The bottom line is that the US needs someone to manage the club from overseas.  The defense of Bradley is always that “he knows the player pool,” but I think that people in the US know the player pool a little too well.  They aren’t looking at what they have, because they have a very evolved idea of what they think they have… and the two do not line up.  How can Eddie Johnson score 6 goals in two games against MLS clubs, both more talented than anyone the US has played in Gold Cup so far, and look so utterly helpless out there in this tournament?  Why does Kasey Keller look senile on the pitch suddenly?  This team is, as of right now, less than the sum of their parts, which is discouraging because we aren’t using the best parts either.   Here’s my player ratings for the match tonight:  (5=bad;6=average;7=good;8=very good;9=Exceptional;10=Miroslav Klose vs.
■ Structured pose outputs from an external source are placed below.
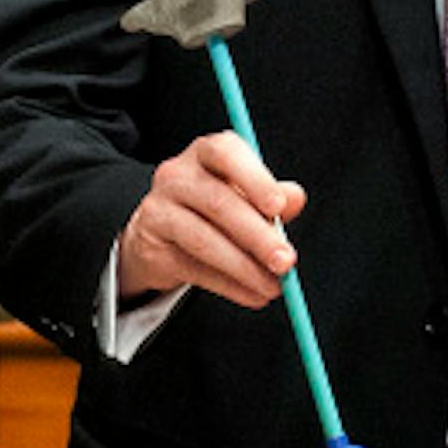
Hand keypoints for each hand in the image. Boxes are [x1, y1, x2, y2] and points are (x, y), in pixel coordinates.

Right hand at [116, 130, 305, 306]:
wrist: (160, 231)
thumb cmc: (212, 207)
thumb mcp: (245, 195)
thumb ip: (272, 196)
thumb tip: (295, 198)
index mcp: (206, 152)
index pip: (226, 153)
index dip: (254, 179)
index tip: (278, 207)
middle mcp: (178, 174)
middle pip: (218, 202)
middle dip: (258, 236)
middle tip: (285, 261)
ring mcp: (159, 208)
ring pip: (203, 239)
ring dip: (244, 268)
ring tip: (272, 286)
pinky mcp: (151, 244)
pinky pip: (193, 268)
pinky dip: (228, 286)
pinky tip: (251, 294)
Saudi Arabia in 2002)

Keller:  5 – what was he doing back there?  Kasey had a very poor match, and no command of the area.

Bocanegra: 5 – gave up too much space on Humes goal… commited atrocious first half foul that he probably should have benn dismissed for.

Onyewu  5 – he was strong in moments, but he makes the big mistake that always hurts you… like passing a ball to the other team inside the 18 with an open net to shoot at… this is a little too much of a liability in my view.

Bornstein 4 – Utterly useless.

Hejduk 6 – scored the goal, but still gives up too many dangerous free kicks from spots on the field that are ONLY dangerous if you give up free kicks.

M Bradley 5 – had an okay game, until the utterly idiotic foul he rightfully was sent off for.

Mastroeni 5 – not an international footballer.  he’s just not.  I’m sorry to the people who like him, he’s a time bomb on the field when it comes to bad fouls and he is totally useless going forward.  Not enough at the level the US is supposed to be playing at.

Dempsey 6 – he was fine.  nothing special though.

Donovan 6 – ditto

Beasley 6 – ditto

Johnson 4 – utterly useless

SUBS:

Feilhaber 6 – made a nice impact

Twellman 6- one a couple of balls in limited minutes

Clark 6 – pretty much a non-entity in limited time.